Egün hon = egun on (hello)
Honki jin = ongi etorri (welcome)
Otoi = otoi (please)
Eskerrik hanitx = milesker ainitz (thank you very much)


The land of maskaradak and pastorals

The province of Soule is the happy custodian of very ancient traditions in Basque language folk theatre.

1 - The Maskaradak : the Souletin Mascarades, part carnival and part street theatre, in which two opposing worlds are represented over the course of a day in the village square, the gorriak (people dressed in red) and the beltzak (people dressed in black). The Maskarada goes from village to village, every Sunday, or almost, during the winter months. In the Middle Ages, the Church authorised the population to speak their mind to the seigneur of the village over the course of a whole day, so the men would dance and criticize any seigneurial abuse of authority to their heart’s content …

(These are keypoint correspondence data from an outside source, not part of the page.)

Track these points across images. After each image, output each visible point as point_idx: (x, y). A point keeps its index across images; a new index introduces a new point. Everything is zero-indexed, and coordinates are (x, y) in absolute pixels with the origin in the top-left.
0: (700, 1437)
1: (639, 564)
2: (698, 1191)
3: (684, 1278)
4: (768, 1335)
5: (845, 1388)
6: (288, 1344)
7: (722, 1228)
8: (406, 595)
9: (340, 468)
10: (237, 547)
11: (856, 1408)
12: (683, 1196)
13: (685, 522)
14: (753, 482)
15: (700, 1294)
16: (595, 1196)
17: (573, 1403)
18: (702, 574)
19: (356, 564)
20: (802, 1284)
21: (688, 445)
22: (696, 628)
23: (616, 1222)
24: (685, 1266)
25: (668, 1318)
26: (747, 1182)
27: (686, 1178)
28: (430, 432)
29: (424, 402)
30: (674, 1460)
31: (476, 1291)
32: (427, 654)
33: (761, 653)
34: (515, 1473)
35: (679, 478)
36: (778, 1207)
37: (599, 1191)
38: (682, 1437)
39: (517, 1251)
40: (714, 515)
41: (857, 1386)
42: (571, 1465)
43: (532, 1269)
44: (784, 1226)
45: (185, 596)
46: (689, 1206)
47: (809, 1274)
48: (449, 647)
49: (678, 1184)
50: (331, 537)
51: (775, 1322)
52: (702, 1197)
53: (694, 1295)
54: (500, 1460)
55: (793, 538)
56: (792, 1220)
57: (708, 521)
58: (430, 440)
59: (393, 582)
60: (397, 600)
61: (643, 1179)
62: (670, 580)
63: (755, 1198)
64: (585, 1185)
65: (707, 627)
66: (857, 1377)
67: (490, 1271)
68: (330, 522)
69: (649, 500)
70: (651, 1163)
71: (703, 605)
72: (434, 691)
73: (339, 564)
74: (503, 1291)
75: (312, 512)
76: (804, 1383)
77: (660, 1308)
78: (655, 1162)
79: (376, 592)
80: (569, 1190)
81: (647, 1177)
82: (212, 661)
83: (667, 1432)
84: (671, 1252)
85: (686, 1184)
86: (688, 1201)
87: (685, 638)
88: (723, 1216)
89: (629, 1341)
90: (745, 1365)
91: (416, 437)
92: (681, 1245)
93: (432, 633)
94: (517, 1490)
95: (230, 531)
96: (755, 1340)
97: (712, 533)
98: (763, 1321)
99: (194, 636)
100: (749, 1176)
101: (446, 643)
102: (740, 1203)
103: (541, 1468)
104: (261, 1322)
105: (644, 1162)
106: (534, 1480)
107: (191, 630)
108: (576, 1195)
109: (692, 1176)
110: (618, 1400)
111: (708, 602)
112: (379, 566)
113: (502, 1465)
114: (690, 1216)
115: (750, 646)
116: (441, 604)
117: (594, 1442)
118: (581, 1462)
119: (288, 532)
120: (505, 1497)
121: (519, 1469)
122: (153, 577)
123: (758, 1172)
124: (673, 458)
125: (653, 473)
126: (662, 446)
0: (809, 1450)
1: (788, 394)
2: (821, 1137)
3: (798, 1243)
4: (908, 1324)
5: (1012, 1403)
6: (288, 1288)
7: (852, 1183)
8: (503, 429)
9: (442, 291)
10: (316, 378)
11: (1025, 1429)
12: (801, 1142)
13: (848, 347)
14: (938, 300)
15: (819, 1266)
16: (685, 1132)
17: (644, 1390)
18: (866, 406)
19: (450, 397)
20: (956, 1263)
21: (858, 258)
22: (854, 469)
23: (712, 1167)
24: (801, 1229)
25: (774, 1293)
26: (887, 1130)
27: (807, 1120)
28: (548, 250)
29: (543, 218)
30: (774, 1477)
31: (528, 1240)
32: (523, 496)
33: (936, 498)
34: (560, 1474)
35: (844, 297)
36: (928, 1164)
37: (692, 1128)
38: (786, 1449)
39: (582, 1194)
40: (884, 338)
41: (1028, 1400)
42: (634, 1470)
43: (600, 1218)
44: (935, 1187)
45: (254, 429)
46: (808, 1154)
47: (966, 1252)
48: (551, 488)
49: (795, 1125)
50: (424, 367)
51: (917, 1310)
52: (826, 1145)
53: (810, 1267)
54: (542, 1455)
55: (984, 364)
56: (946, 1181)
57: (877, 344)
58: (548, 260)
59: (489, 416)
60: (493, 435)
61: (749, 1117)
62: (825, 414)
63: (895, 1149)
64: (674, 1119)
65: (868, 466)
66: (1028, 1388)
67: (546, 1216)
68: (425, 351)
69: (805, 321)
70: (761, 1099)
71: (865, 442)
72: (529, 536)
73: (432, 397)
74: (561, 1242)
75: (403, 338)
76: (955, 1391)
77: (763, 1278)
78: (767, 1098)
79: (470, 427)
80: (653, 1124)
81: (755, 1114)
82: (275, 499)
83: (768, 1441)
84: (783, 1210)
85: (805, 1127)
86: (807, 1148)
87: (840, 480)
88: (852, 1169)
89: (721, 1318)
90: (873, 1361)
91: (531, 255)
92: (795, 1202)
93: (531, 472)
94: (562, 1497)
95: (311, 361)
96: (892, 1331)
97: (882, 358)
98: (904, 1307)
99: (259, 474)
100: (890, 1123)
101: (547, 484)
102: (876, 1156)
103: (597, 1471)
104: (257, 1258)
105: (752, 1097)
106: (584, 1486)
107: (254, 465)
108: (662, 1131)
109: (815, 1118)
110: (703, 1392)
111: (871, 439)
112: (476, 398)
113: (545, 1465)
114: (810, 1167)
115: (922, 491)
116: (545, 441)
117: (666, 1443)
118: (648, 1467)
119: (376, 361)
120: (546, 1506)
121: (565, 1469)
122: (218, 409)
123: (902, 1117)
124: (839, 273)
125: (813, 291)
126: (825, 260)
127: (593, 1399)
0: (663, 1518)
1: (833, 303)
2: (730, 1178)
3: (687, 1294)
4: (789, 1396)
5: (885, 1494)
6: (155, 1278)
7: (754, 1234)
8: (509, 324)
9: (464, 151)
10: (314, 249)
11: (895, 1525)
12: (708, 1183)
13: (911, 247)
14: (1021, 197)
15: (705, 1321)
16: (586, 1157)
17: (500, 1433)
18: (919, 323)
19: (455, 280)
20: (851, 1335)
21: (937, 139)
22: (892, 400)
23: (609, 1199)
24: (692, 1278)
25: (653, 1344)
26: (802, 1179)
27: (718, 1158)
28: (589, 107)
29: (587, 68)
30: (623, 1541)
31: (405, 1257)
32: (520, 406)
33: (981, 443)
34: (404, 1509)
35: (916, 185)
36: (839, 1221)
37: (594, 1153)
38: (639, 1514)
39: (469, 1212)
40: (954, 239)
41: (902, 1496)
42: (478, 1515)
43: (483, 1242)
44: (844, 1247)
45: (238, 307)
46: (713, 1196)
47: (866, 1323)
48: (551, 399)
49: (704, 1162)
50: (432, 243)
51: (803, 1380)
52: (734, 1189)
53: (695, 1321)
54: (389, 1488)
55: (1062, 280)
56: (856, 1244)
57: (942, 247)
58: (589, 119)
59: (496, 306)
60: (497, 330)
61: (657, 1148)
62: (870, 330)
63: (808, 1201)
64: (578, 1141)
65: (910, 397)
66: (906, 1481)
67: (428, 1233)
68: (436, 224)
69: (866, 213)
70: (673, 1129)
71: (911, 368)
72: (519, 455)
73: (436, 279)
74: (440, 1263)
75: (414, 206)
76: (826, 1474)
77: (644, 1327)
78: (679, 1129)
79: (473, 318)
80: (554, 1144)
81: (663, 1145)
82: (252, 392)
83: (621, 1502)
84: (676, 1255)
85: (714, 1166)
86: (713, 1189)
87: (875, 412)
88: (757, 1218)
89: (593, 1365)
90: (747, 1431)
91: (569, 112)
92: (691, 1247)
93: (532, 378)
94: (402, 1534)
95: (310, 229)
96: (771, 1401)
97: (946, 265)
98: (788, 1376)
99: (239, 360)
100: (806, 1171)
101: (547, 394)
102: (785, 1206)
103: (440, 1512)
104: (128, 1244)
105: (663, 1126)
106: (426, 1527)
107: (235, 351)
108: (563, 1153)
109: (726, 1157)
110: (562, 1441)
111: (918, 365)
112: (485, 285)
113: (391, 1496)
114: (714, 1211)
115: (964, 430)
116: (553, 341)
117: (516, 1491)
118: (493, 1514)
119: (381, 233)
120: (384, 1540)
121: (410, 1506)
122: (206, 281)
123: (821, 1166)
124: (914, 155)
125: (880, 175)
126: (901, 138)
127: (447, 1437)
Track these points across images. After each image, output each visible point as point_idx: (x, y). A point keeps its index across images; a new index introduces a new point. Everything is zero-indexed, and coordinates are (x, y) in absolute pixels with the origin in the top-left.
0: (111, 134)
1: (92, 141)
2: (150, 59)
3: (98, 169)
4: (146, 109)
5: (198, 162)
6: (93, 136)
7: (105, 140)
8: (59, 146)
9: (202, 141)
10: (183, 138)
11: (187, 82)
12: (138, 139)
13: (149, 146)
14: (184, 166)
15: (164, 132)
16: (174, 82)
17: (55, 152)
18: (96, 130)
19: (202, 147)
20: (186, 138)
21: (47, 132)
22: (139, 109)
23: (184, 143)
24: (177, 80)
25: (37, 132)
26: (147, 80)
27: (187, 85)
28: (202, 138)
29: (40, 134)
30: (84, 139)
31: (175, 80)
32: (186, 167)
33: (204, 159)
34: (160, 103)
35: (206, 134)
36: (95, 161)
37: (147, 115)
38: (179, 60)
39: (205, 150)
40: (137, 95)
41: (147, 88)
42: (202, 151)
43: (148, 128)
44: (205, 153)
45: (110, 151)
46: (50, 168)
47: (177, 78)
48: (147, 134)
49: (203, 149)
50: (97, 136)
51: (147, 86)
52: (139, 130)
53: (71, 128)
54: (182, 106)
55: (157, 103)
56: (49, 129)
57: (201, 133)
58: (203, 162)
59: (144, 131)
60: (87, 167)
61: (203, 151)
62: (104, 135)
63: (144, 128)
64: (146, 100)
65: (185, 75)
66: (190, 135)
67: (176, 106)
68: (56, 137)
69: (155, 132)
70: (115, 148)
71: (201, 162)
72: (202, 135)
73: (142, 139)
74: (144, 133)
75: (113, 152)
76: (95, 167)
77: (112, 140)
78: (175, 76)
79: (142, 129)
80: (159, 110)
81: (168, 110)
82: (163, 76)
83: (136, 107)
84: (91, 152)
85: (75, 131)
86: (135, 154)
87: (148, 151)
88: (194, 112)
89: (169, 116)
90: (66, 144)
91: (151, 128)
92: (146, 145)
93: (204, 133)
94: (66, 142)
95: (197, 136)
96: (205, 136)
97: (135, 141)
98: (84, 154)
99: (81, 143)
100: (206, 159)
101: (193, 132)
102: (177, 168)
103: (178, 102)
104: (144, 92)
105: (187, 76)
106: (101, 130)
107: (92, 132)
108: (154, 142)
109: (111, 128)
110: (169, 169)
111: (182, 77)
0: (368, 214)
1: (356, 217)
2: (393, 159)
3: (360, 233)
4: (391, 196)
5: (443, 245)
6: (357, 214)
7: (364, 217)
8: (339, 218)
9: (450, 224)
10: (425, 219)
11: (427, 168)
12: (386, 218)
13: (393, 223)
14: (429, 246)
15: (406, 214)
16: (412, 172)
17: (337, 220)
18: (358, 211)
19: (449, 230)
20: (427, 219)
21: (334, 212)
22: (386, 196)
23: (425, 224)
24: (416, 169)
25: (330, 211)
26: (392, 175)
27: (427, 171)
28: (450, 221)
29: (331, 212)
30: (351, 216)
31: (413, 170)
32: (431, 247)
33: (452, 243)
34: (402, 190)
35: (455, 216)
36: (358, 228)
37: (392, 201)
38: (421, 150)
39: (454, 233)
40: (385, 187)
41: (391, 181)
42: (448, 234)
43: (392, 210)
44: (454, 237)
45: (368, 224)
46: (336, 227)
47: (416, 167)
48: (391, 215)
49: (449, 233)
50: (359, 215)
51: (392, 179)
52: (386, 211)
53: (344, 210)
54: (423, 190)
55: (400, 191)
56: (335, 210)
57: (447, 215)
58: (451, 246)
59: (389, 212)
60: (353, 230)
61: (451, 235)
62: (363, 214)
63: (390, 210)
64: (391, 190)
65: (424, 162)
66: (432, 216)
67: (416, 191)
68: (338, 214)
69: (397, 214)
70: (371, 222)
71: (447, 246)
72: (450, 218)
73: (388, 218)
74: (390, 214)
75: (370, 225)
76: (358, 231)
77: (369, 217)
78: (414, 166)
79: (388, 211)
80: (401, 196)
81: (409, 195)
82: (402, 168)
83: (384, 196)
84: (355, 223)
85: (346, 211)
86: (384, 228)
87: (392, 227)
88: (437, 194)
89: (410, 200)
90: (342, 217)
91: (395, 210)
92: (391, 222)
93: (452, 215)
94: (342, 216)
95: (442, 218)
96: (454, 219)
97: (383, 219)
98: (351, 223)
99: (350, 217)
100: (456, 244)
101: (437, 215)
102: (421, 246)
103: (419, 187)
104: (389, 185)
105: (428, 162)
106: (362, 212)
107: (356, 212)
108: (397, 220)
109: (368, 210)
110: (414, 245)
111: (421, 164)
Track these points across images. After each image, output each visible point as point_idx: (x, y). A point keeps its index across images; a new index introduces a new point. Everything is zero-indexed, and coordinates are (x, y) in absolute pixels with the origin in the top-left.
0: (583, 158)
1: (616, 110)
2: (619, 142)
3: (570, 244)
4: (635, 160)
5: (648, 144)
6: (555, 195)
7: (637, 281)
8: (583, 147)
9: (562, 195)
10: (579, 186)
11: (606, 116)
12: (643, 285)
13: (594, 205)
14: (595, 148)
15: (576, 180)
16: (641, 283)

2 - Pastoral : this event is organised by the inhabitants of a village every summer, generally the last Sunday of July and the first Sunday of August. This traditional type of play is performed entirely in the Basque language on an outdoor stage and recounts the sobering struggle between good and evil. The Pastoral attracts thousands of spectators.

Soule is also the heir to beautiful songs and dances. Here, dancing is far from being a simple folk legacy. It is very much alive and well, featuring in all the main local events. The intricate and demanding dance steps require discipline and technical precision.

Unsual architecture of the house in Soule

On arriving in Soule, you will notice that the red tile roofs have disappeared and grey slate roofs have taken their place.

Houses in Soule resemble the farmhouses of Bearn with their steeply sloping slate roofs. Sometimes, the outside door is spanned by a beautiful stone lintel engraved with the date of its construction or renovation and the name of the builder.

In the Basque Country, it was traditional that the family name was also the name of the house and so, until quite recently, many Basques were called by the name of their home. Even today, a person can be referred to by his surname or by the name of his home. Often the name of the house relates to its location.